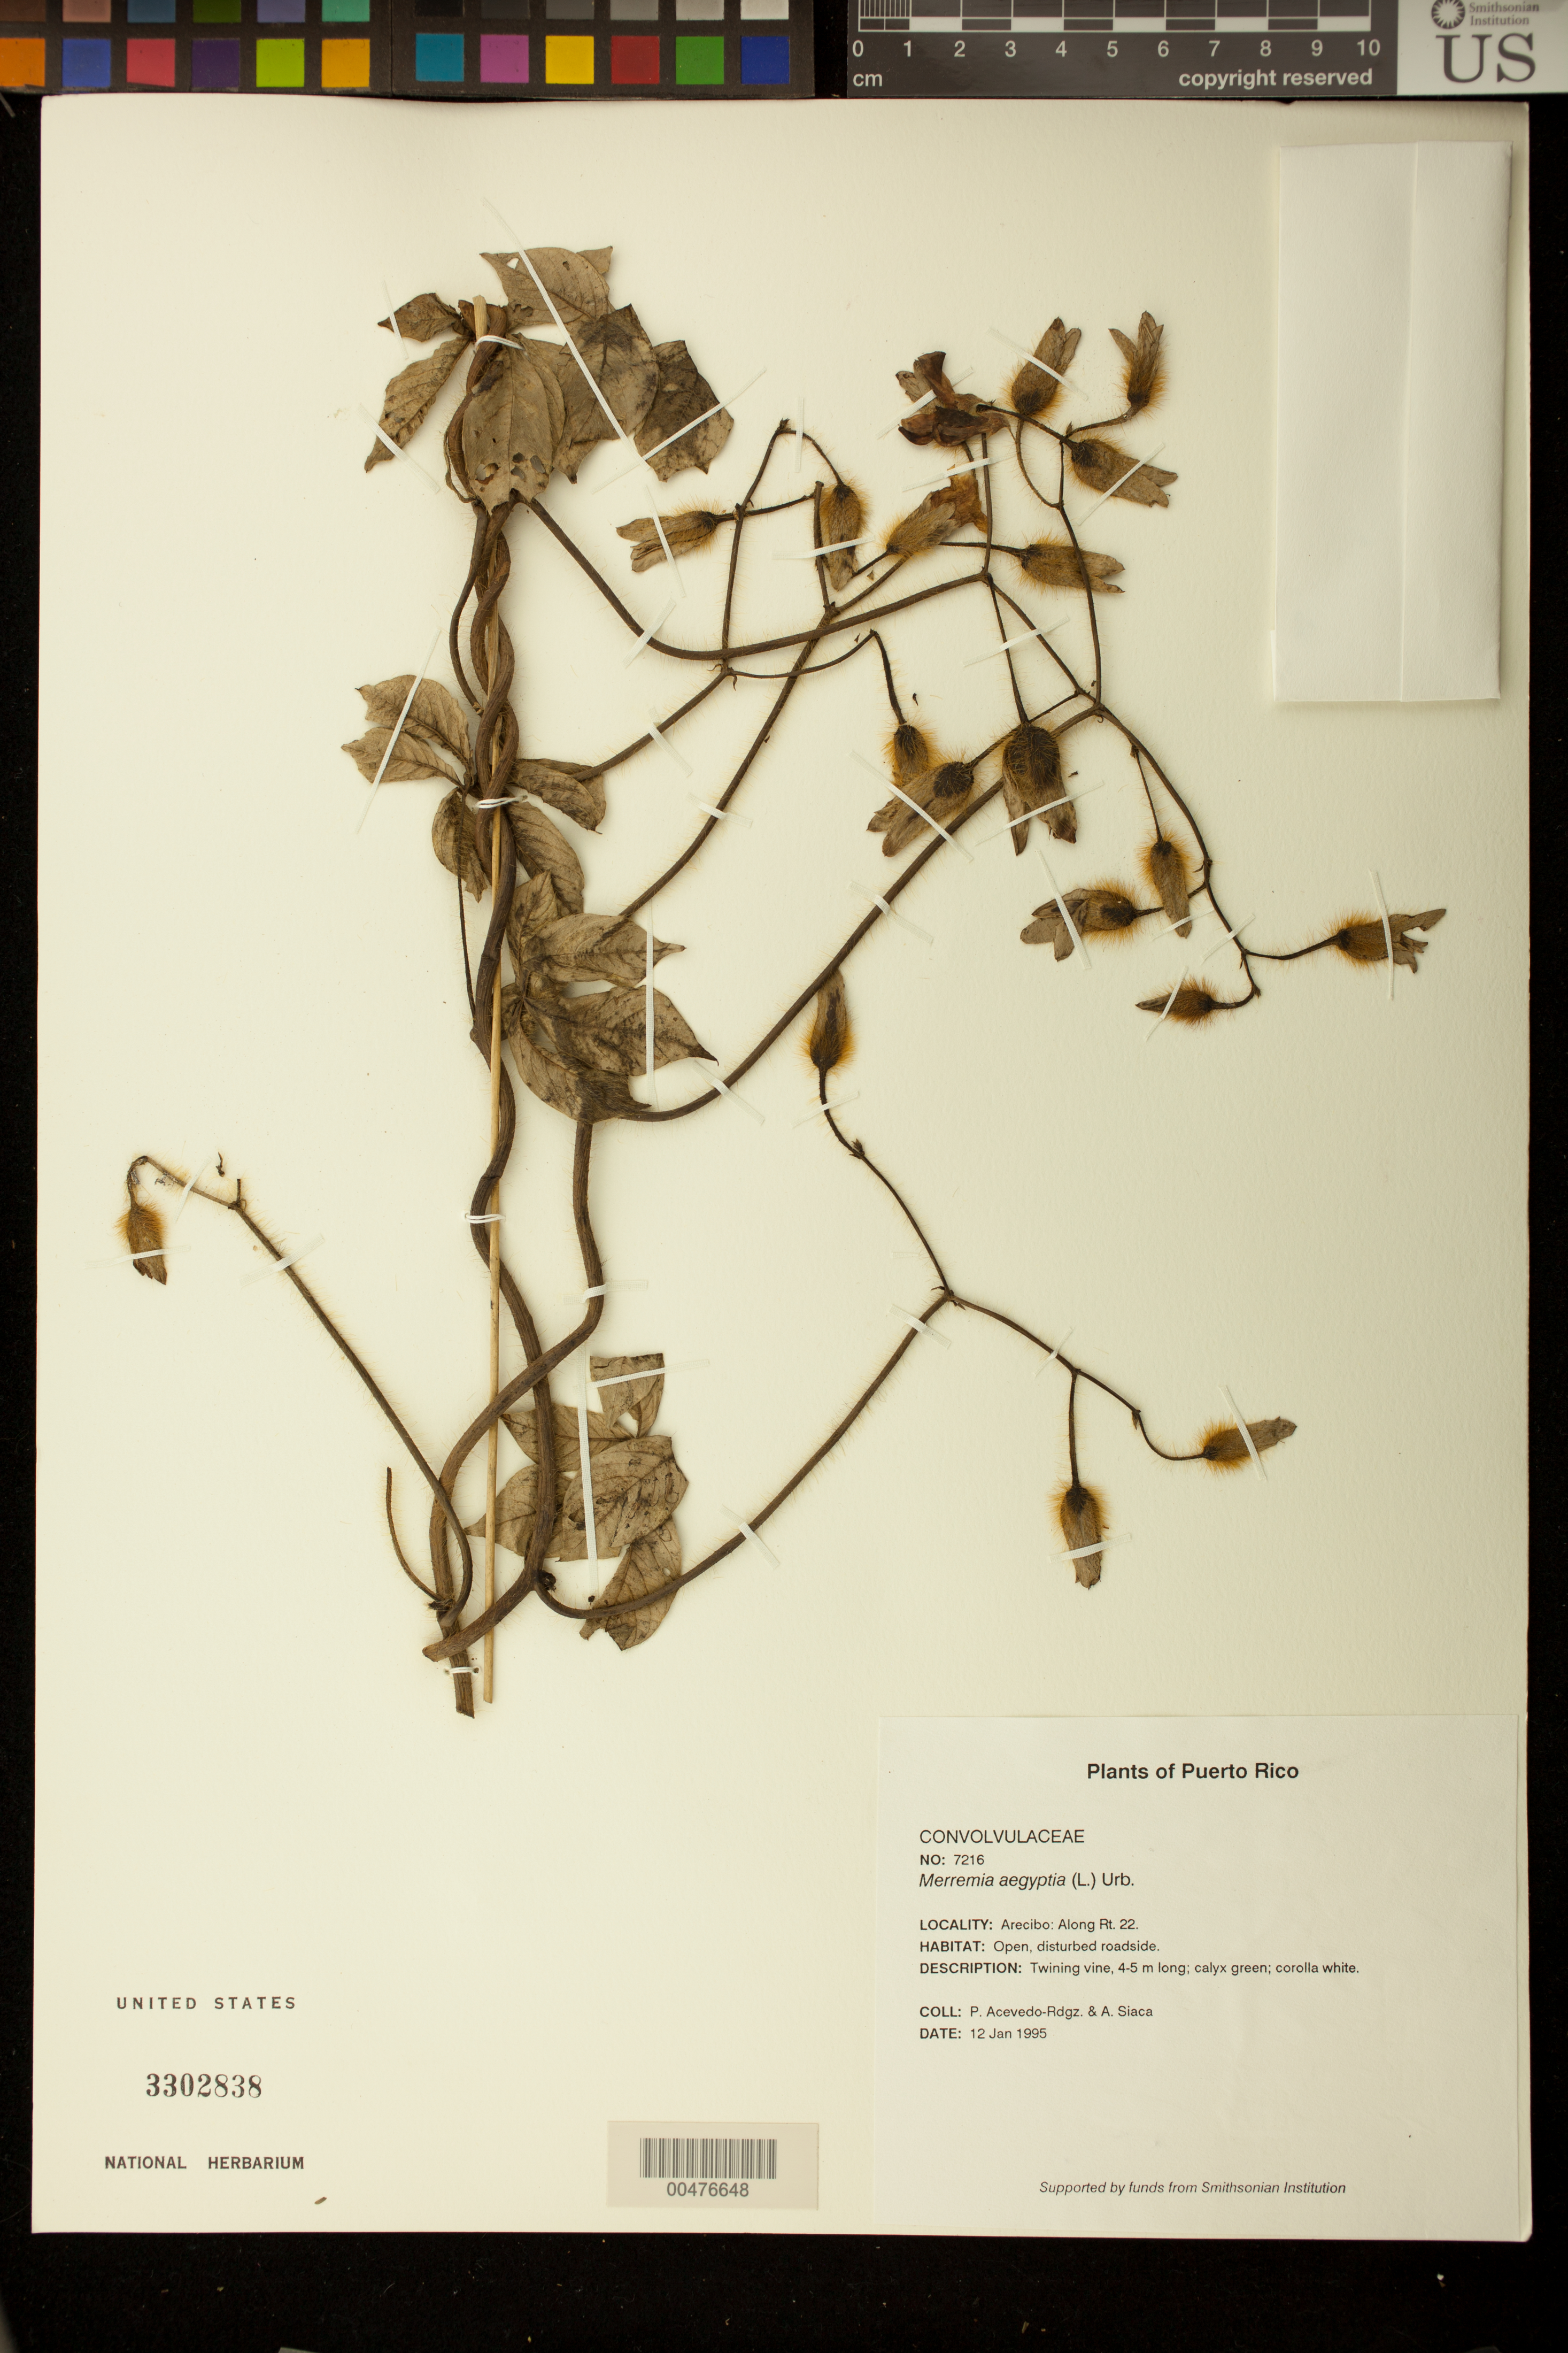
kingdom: Plantae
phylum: Tracheophyta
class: Magnoliopsida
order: Solanales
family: Convolvulaceae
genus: Distimake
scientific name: Distimake aegyptius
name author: (L.) A. R. Simões & Staples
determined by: Strong, Mark T., (BOT), Smithsonian Institution - National Museum of Natural History (UNITED STATES)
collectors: P. Acevedo-Rodr. & A. Siaca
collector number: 7216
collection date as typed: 12 Jan 1995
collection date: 1995-01-12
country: Puerto Rico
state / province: Arecibo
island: Puerto Rico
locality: Arecibo; Along Rt. 22.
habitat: Open, disturbed roadside.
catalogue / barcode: US 3302838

------------------------------------------------

- EXERCISE GOAL -
Copy out every line of the items above word for word, leaving out the pictures.

- EXPECTED ANSWER -
kingdom: Plantae
phylum: Tracheophyta
class: Magnoliopsida
order: Solanales
family: Convolvulaceae
genus: Distimake
scientific name: Distimake aegyptius
name author: (L.) A. R. Simões & Staples
determined by: Strong, Mark T., (BOT), Smithsonian Institution - National Museum of Natural History (UNITED STATES)
collectors: P. Acevedo-Rodr. & A. Siaca
collector number: 7216
collection date as typed: 12 Jan 1995
collection date: 1995-01-12
country: Puerto Rico
state / province: Arecibo
island: Puerto Rico
locality: Arecibo; Along Rt. 22.
habitat: Open, disturbed roadside.
catalogue / barcode: US 3302838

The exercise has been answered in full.